** BEGIN Quoted text **

Bond Crown & Cork Co. v. Commissioner

1952 U.S. Tax Ct. LEXIS 66 | Tax Ct. | 1952

Lead Opinion

OPINION.

Kern, Judge:

This proceeding came on for hearing on July 16, 1952, on a “Motion To Dismiss” for lack of jurisdiction, filed by respondent on June 16, 1952. The proceeding involves denial by respondent of special relief under section 722, Internal Revenue Code, for the years 1941, 1942, 1943, 1944, and 1945. Respondent’s position is that petitioner is not “the taxpayer” within the meaning of section 732, I. R. C. The motion was taken under advisement and briefs were filed by the parties herein. All of the pertinent facts appear in the pleadings or are admitted by respondent for the purposes of this motion.

Cork-Tex Products Company (hereinafter referred to as “Cork-Tex”) was incorporated under the laws of Delaware on August 23, 1939. It was a wholly owned subsidiary of Bond Crown & Cork Company from the date of its incorporation until 1946 when Cork-Tex was voluntarily dissolved and petitioner acquired all of the assets of Cork-Tex pursuant to a “Plan of Complete Liquidation” adopted by the board of directors of Cork-Tex at a special meeting held on December 27, 1946. All of the assets of Cork-Tex were to be distributed to petitioner in complete cancelation or redemption of all of the issued and outstanding stock of Cork-Tex. The Secretary of State of Delaware, under date of December 30, 1946, issued a “Certificate of Dissolution” for Cork-Tex which was duly recorded.

** END Quoted text **
** BEGIN Records **

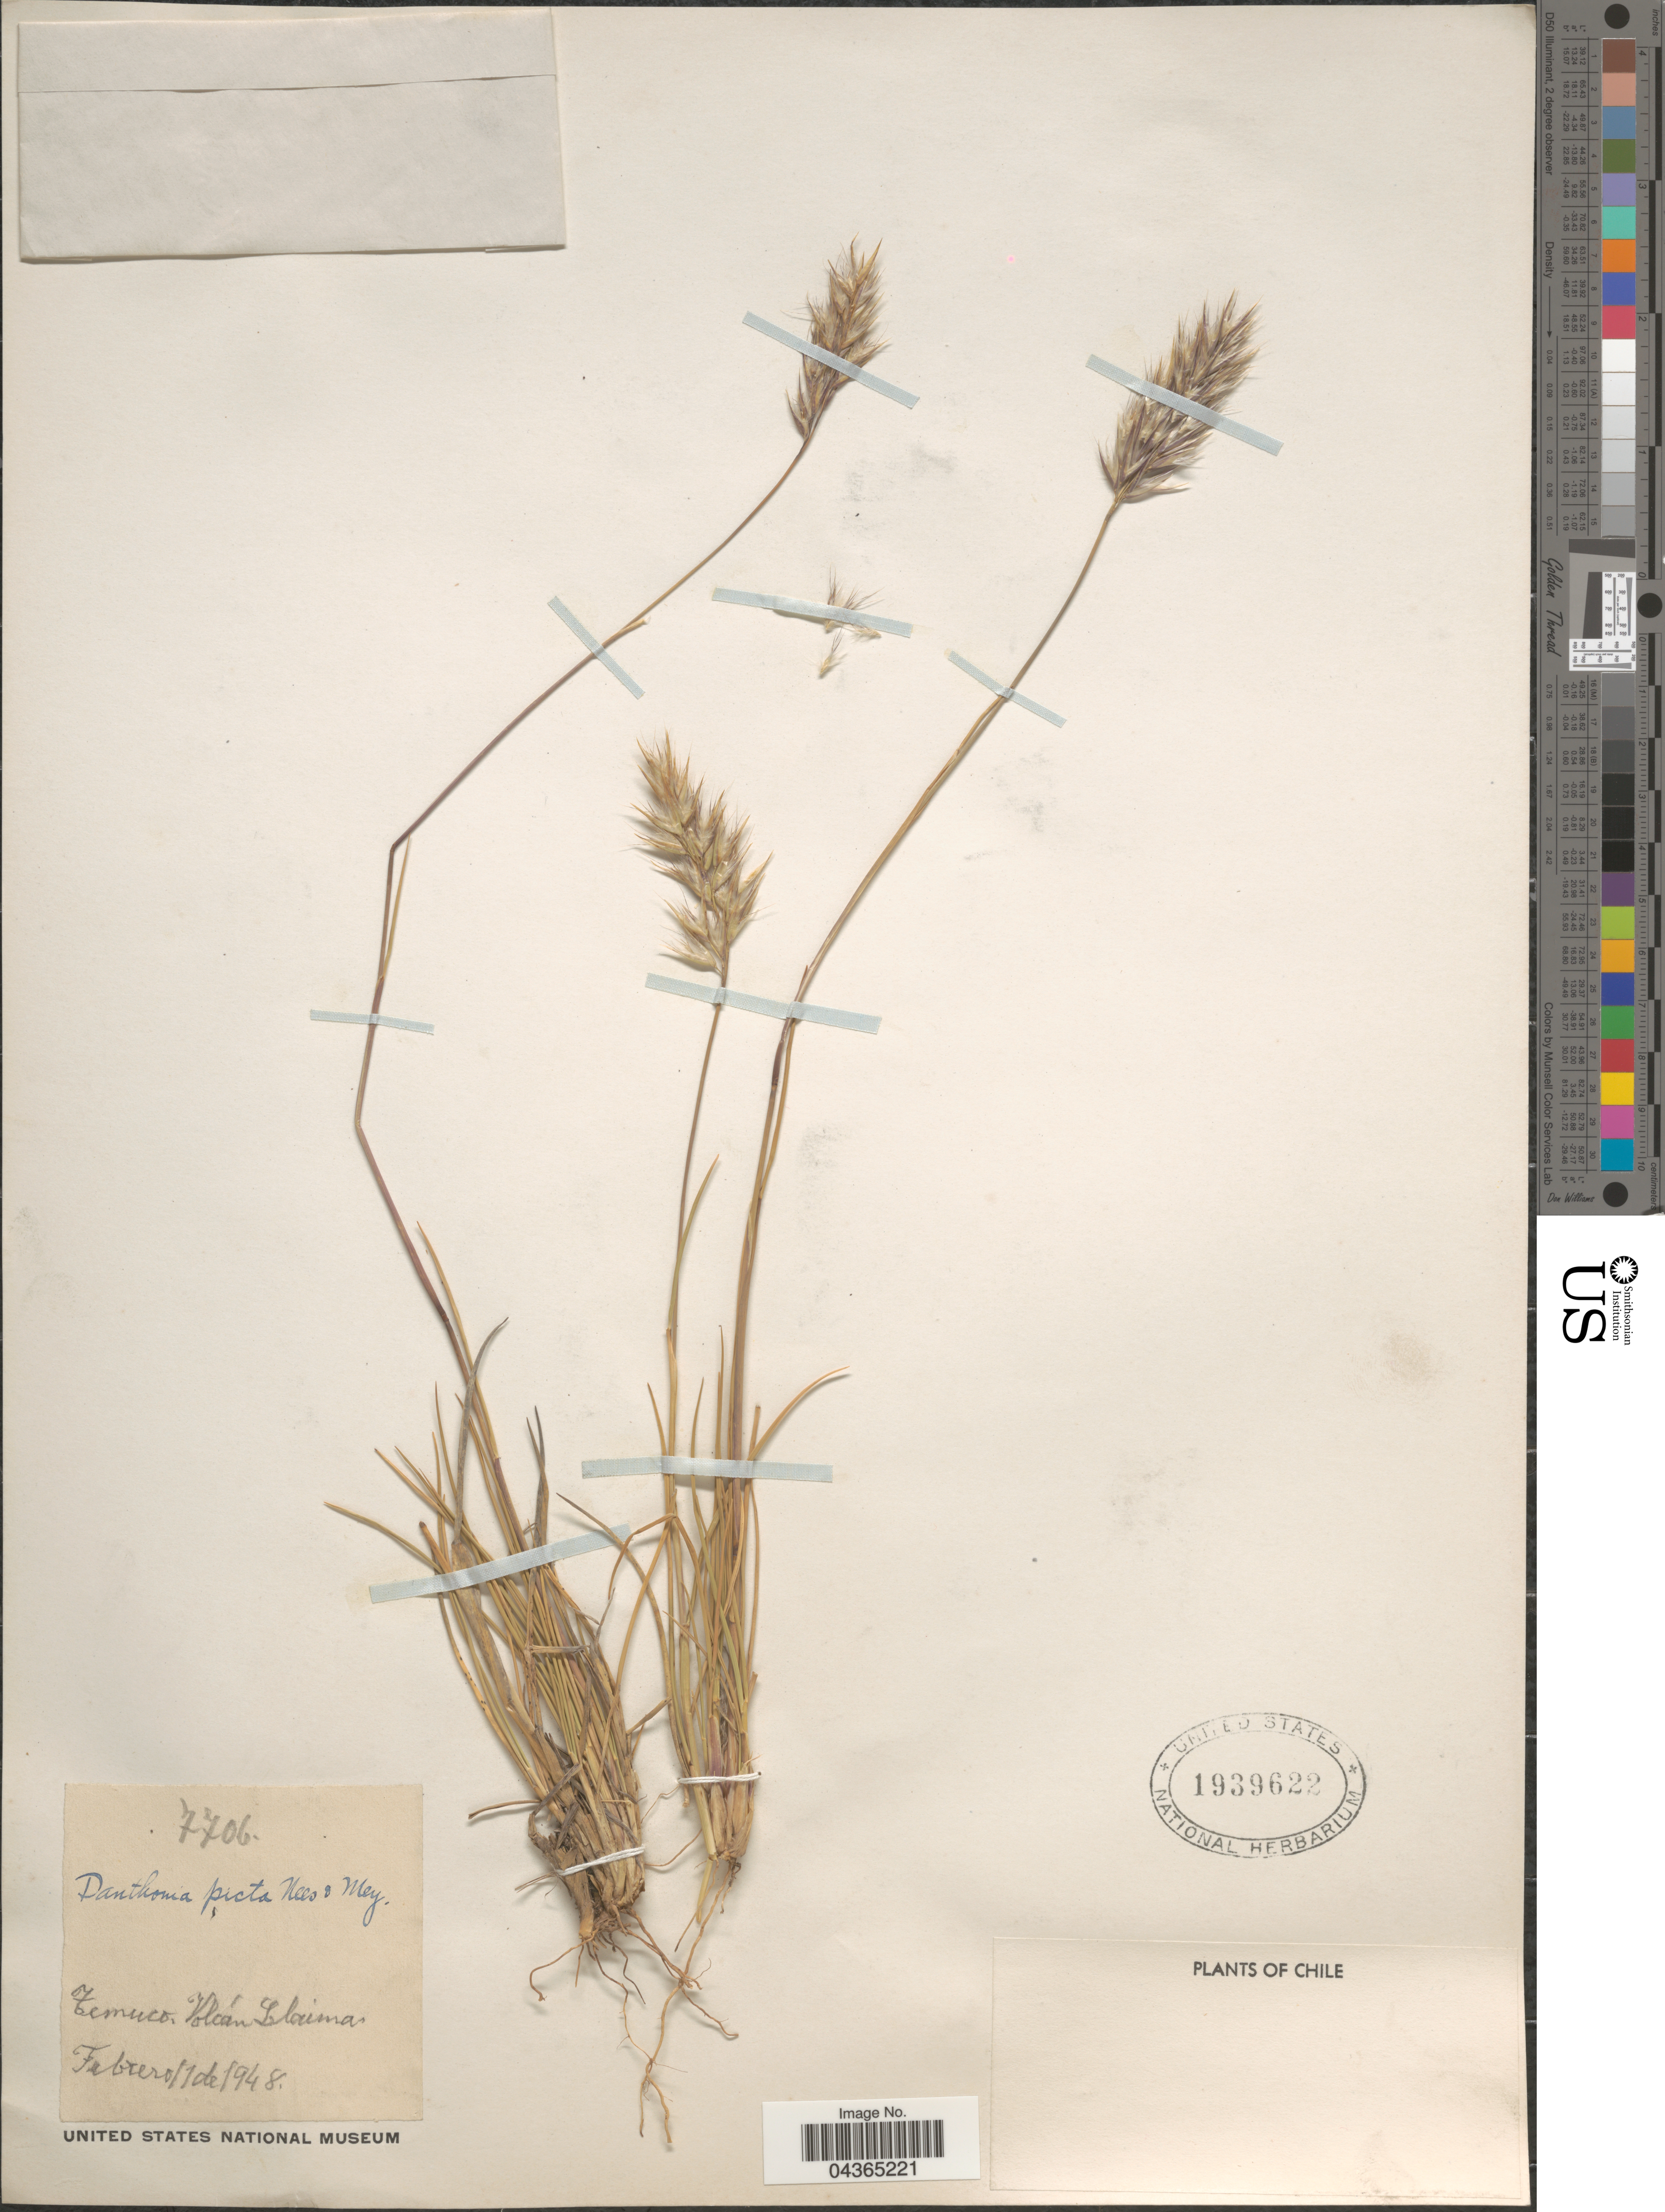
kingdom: Plantae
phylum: Tracheophyta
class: Liliopsida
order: Poales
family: Poaceae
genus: Rytidosperma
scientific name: Rytidosperma pictum var. pictum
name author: (Nees & Meyen) Nicora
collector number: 7706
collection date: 1948-02-01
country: Chile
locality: Temuco. Volcán Llaima.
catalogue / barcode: US 1939622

** END Records **

### What to work on
1/ In the tax court opinion, under which state's laws was Cork-Tex incorporated, and on what date?
2/ Continue the tax court opinion on Bond Crown & Cork Co. v. Commissioner from the last sentence shown, in the same judicial voice.

### Solved tasks
1/ Delaware, on August 23, 1939.

2/
Sections 42 and 43 of the General Corporation Laws of Delaware provide as follows:

Sec. 42. Continuation of Corporation After Dissolution foe Purposes of Suit, Etc. : — All corporations, whether they expire by their own limitation or are otherwise dissolved, shall nevertheless be continued for the term of three years from such expiration or dissolution bodies corporate for the purpose of prosecuting and defending suits by or against them, and of enabling them gradually to settle and close their business, to dispose of and convey their property, and to divide their capital stock but not for the purpose of continuing the business for which said corporation shall have been established; provided, however, that with respect to any action, suit, or proceeding begun or commenced by or against the corporation prior to such expiration or dissolution and with respect to any action, suit or proceeding begun or commenced by or against the corporation within three years after the date of such expiration or dissolution, such corporation shall only for the purpose of such actions, suits or proceedings so begun or commenced be continued bodies corporate beyond said three-year period and until any judgments, orders, or decrees therein shall be fully executed.
Sec. 43. Dissolved Corporations ; Receivers fob ; How Appointed ; Powebs :— When any corporation organized under this Chapter shall be dissolved in any manner whatever, the Court of Chancery, on application of any creditor or stockholder of such corporation, at any time, may either appoint the directors thereof trustees, or appoint one or more persons to be receivers, of and for such corporation, to take charge of the estate and effects thereof, and to collect the debts and property due and belonging to the company, with power to prosecute and defend, in the name of the corporation, or otherwise, all such suits as may be necessary or proper for the purposes aforesaid, and to appoint an agent or agents under them, and to do all other acts which might be done by such corporation, if in being, that may be necessary for the final settlement of the unfinished business of the corporation; and the powers of such trustees or receivers may be continued as long as the Chancellor shall think necessary for the purposes aforesaid.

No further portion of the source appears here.